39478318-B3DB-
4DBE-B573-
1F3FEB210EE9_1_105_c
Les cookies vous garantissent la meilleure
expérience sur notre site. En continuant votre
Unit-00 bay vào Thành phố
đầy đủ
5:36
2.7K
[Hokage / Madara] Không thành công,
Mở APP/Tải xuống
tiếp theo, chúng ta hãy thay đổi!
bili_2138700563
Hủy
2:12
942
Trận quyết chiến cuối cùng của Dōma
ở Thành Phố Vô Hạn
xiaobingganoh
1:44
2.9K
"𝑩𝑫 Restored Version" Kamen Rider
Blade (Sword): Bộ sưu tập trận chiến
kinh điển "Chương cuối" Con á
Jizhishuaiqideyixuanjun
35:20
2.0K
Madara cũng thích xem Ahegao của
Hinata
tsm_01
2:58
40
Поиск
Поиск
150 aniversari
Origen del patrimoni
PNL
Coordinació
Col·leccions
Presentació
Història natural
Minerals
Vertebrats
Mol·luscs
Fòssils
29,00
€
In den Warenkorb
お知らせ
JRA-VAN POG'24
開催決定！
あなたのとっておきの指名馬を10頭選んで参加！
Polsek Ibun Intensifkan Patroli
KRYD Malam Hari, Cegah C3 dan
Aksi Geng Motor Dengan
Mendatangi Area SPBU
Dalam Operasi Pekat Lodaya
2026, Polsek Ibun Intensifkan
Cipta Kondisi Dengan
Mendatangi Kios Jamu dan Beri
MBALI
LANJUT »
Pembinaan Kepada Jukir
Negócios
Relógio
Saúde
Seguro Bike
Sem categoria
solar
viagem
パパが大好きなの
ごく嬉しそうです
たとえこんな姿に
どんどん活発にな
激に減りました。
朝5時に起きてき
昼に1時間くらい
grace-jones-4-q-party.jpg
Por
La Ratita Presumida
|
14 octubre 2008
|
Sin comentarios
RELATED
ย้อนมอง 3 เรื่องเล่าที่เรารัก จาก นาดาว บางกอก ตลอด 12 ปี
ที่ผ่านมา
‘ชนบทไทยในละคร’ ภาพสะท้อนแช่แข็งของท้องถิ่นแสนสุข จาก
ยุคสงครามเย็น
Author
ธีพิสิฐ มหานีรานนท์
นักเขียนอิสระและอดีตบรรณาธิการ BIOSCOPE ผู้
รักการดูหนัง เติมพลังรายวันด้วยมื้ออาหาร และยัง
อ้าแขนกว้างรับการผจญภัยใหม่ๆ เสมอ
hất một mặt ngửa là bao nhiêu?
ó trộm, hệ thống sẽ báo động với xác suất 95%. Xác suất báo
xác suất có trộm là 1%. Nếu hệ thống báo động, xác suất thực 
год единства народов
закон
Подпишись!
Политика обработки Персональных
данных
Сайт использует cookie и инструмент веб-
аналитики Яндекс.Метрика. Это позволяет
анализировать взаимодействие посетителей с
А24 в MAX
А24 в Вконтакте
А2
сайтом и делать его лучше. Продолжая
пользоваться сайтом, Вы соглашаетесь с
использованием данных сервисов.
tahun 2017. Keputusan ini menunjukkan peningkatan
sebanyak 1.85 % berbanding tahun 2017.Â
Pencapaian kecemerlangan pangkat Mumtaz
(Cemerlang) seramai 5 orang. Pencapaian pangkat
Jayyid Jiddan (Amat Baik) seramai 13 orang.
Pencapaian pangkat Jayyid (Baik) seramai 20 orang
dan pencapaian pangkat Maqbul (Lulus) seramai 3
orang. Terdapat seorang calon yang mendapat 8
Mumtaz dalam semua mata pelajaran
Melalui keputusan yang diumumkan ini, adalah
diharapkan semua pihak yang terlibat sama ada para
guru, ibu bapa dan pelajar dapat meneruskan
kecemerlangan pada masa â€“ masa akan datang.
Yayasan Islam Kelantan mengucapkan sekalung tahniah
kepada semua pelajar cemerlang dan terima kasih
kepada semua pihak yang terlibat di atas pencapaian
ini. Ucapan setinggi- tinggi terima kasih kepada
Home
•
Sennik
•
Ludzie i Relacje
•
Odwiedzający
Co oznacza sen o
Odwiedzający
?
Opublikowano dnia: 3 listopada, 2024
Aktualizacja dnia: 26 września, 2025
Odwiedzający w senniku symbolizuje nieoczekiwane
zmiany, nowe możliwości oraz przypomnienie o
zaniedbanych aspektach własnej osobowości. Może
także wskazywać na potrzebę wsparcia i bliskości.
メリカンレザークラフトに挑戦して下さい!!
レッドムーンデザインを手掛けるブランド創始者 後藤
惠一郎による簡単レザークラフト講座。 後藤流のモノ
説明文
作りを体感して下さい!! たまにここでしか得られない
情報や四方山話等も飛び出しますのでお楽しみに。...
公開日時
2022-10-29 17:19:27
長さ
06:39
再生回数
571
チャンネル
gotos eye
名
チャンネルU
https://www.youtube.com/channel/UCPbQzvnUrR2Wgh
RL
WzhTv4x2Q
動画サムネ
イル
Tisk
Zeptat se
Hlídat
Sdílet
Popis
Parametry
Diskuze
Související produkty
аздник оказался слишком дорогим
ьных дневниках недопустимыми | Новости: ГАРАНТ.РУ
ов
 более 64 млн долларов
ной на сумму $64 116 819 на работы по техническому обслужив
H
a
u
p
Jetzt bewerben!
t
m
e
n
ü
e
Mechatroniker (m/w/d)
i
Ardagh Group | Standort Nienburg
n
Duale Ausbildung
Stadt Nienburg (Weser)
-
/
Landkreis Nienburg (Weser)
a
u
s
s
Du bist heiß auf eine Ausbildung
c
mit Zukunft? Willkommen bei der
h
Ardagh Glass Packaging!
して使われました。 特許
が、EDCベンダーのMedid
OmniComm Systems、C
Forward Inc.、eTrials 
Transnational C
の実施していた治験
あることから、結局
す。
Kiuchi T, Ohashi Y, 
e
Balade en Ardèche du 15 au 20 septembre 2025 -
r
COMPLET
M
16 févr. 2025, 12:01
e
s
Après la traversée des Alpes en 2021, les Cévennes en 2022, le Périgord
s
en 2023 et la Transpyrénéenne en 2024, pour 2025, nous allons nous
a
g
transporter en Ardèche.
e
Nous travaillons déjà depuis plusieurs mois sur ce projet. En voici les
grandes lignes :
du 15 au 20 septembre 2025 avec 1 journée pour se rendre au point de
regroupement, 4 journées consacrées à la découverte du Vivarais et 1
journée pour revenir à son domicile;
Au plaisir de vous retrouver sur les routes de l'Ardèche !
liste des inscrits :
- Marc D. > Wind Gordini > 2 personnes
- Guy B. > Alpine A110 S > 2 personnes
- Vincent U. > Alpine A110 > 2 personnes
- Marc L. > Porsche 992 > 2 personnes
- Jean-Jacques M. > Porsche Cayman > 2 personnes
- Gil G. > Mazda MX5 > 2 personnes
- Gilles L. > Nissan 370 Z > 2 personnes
########
- Work instruction -
Check every line of the data, and copy the ones that contain "chiến".

- Output -
Trận quyết chiến cuối cùng của Dōma
Blade (Sword): Bộ sưu tập trận chiến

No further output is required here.